■ **Work to be completed**: Set down every line of the material that follows verbatim, keeping the original order and line breaks.

■ **Information supplied**:
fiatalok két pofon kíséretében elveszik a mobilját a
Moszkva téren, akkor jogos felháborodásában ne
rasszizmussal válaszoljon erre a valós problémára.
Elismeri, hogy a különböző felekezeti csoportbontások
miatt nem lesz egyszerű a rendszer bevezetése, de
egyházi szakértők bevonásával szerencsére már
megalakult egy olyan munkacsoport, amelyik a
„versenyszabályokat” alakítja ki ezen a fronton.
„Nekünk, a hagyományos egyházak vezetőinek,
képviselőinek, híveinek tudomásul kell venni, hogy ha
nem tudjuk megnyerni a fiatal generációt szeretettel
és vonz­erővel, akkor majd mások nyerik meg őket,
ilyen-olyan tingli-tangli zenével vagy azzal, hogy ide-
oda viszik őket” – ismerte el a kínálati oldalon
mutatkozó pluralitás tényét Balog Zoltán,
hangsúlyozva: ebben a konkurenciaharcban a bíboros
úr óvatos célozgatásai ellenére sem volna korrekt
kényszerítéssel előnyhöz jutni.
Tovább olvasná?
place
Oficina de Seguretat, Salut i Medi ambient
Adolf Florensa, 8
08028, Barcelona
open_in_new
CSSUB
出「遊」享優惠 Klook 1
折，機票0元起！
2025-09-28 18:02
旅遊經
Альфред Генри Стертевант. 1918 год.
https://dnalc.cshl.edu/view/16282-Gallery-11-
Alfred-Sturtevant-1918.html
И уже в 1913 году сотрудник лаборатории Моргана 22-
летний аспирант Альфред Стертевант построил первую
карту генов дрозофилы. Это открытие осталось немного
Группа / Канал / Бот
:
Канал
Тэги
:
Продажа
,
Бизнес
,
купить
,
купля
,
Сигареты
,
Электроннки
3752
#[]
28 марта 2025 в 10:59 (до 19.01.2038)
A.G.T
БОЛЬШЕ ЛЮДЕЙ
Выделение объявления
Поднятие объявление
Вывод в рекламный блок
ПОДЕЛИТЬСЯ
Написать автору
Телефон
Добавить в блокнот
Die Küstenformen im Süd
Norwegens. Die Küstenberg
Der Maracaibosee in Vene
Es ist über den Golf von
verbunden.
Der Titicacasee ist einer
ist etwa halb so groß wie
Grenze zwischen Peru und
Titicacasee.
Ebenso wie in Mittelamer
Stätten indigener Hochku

■ **Expected answer**:
fiatalok két pofon kíséretében elveszik a mobilját a
Moszkva téren, akkor jogos felháborodásában ne
rasszizmussal válaszoljon erre a valós problémára.
Elismeri, hogy a különböző felekezeti csoportbontások
miatt nem lesz egyszerű a rendszer bevezetése, de
egyházi szakértők bevonásával szerencsére már
megalakult egy olyan munkacsoport, amelyik a
„versenyszabályokat” alakítja ki ezen a fronton.
„Nekünk, a hagyományos egyházak vezetőinek,
képviselőinek, híveinek tudomásul kell venni, hogy ha
nem tudjuk megnyerni a fiatal generációt szeretettel
és vonz­erővel, akkor majd mások nyerik meg őket,
ilyen-olyan tingli-tangli zenével vagy azzal, hogy ide-
oda viszik őket” – ismerte el a kínálati oldalon
mutatkozó pluralitás tényét Balog Zoltán,
hangsúlyozva: ebben a konkurenciaharcban a bíboros
úr óvatos célozgatásai ellenére sem volna korrekt
kényszerítéssel előnyhöz jutni.
Tovább olvasná?
place
Oficina de Seguretat, Salut i Medi ambient
Adolf Florensa, 8
08028, Barcelona
open_in_new
CSSUB
出「遊」享優惠 Klook 1
折，機票0元起！
2025-09-28 18:02
旅遊經
Альфред Генри Стертевант. 1918 год.
https://dnalc.cshl.edu/view/16282-Gallery-11-
Alfred-Sturtevant-1918.html
И уже в 1913 году сотрудник лаборатории Моргана 22-
летний аспирант Альфред Стертевант построил первую
карту генов дрозофилы. Это открытие осталось немного
Группа / Канал / Бот
:
Канал
Тэги
:
Продажа
,
Бизнес
,
купить
,
купля
,
Сигареты
,
Электроннки
3752
#[]
28 марта 2025 в 10:59 (до 19.01.2038)
A.G.T
БОЛЬШЕ ЛЮДЕЙ
Выделение объявления
Поднятие объявление
Вывод в рекламный блок
ПОДЕЛИТЬСЯ
Написать автору
Телефон
Добавить в блокнот
Die Küstenformen im Süd
Norwegens. Die Küstenberg
Der Maracaibosee in Vene
Es ist über den Golf von
verbunden.
Der Titicacasee ist einer
ist etwa halb so groß wie
Grenze zwischen Peru und
Titicacasee.
Ebenso wie in Mittelamer
Stätten indigener Hochku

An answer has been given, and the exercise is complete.